BY LATE FALL, Washington expects to have its first memorial dedicated to black Civil War veterans. As many have acknowledged, it's a long overdue tribute.
More than 180,000 black men participated in the war, and the overwhelming majority of those fought for the Union. Many were slaves who became free men by enlisting in the military. A large number were from Maryland, mostly Eastern Shore and Southern Maryland plantations and some from Baltimore.
One of those soldiers went on to play a key role in black people's fight for racial equality in Baltimore. His name was John H. Murphy, the founder of the Afro-American newspaper.
By the summer of 1864, Murphy was fighting with Gen.
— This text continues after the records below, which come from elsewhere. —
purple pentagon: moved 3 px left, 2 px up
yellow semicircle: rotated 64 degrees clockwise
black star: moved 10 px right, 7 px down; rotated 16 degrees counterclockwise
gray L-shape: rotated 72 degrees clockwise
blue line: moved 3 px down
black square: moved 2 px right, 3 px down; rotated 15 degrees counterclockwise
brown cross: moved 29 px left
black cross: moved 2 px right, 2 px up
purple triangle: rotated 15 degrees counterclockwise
Ulysses S. Grant and in 1865 with Gen. William Tecumseh Sherman in North Carolina when he captured the rebel army of Gen. Joseph Johnston.
On his 80th birthday in 1920, Murphy wrote a letter to his children that included his reflection on the war: "This was a real war for liberty. I went in a slave and came out a freedman. I went in a chattel and came out a man with the blue uniform of my country as a guarantee of freedom, and a sergeant's stripes on my arms to prove that there is promotion for those who earn it."
In 1868, John Murphy was discharged from the army, and married Mary Elizabeth Howard, daughter of a prosperous Montgomery County farmer. They had met at church.
In the late 1880s, living in Baltimore, Murphy became active in a local African Methodist Episcopal Church. There he conceived the idea of establishing a Sunday School newspaper. He bought a manually operated press, which he set up in his cellar and began printing The Sunday School Helper. Two years later, the pastor of Sharon Baptist Church, the Rev. William Alexander, started the Afro-American, a four-page sheet to report on church and community activities. Murphy became Alexander's business manager.
Murphy's interest in publishing increased, and in 1896 he paid $20 for the name Afro-American and began publishing under that masthead.
The Afro-American trumpeted the cause of black people throughout the Jim Crow years. It covered the civil rights struggle long before many major daily newspapers considered such stories as worthy of coverage. Eventually, it would publish editions in Baltimore, Washington and Richmond, Va. It is still publishing today.
John H. Murphy died in 1922.
When the African American Civil War Memorial opens in the Shaw Metro Station between U Street and Vermont Avenue, Northwest, it will honor all of the black men who fought in the Union army, including Sgt. John H. Murphy -- slave, soldier, printer, publisher, renowned citizen and civic leader.